■ **EXCERPT TO READ**
———
Harvesting of Personal Data – Buyer Beware
My friend bought a T-shirt at a well-known retail outlet in Bengaluru. At the checkout counter, she was asked for her mobile number and email ID, before processing her bill. She refused to give these details – it was, she argued, irrelevant (she knew that the information would be used for advertising, and sales or even sold to other commercial entities wanting such details for reaching and wooing  citizens with promotions).
The store refused to process her purchase, saying that they also stocked and sold stuff like camping equipment, for which customers’ contact details were necessary, in case a product had to be recalled. It was a specious argument, since a T-shirt (which is what she bought) is never ‘recalled’ after purchase. She had heard from friends that giving out mobile or email IDs invariably resulted in unwanted promotional messages that are an annoyance (this, even if you have blocked unwanted calls by registering under DND – Do Not Disturb – facility) I can confirm this. Even repeated complaints to the telecom service-provider do not help, as the advertisers sneak in using new numbers every time to circumvent the rule barring promotions.
If a salesperson turns up at your door, and you are not interested in his spiel, you can shut the door on him; or you can instruct the watchman in your building to prohibit entry to salespersons. But if the salesmen are sneaking in freely, and claiming your attention regardless of whether you are interested or not, that is an intrusion and erosion of privacy, and damages your right to be left alone.
Thanks to burgeoning technological sophistication, that is exactly what is happening today, with impunity. Notwithstanding the ongoing debate on citizens’ right to privacy as a basic right. And most of us are keeping quiet, instead of raising our collective voices against such intrusion. 
Switch on your computer, and you find unbidden promotional messages popping up in the midst of your work. You can have ‘firewalls’ and ‘cookies’ to prevent  such messages coming in, but it does not always work, because the sales promoters are, always, one step ahead, in sneaking in, and harvesting personal details.
———
■ **WHAT IS BEING ASKED**
Copy out the passage of the data-harvesting article, starting at "The store refused" and ending at "rule barring promotions.".
———
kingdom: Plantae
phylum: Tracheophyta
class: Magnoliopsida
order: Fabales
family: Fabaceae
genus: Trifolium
———
■ **SOLUTION**
The store refused to process her purchase, saying that they also stocked and sold stuff like camping equipment, for which customers’ contact details were necessary, in case a product had to be recalled. It was a specious argument, since a T-shirt (which is what she bought) is never ‘recalled’ after purchase. She had heard from friends that giving out mobile or email IDs invariably resulted in unwanted promotional messages that are an annoyance (this, even if you have blocked unwanted calls by registering under DND – Do Not Disturb – facility) I can confirm this. Even repeated complaints to the telecom service-provider do not help, as the advertisers sneak in using new numbers every time to circumvent the rule barring promotions.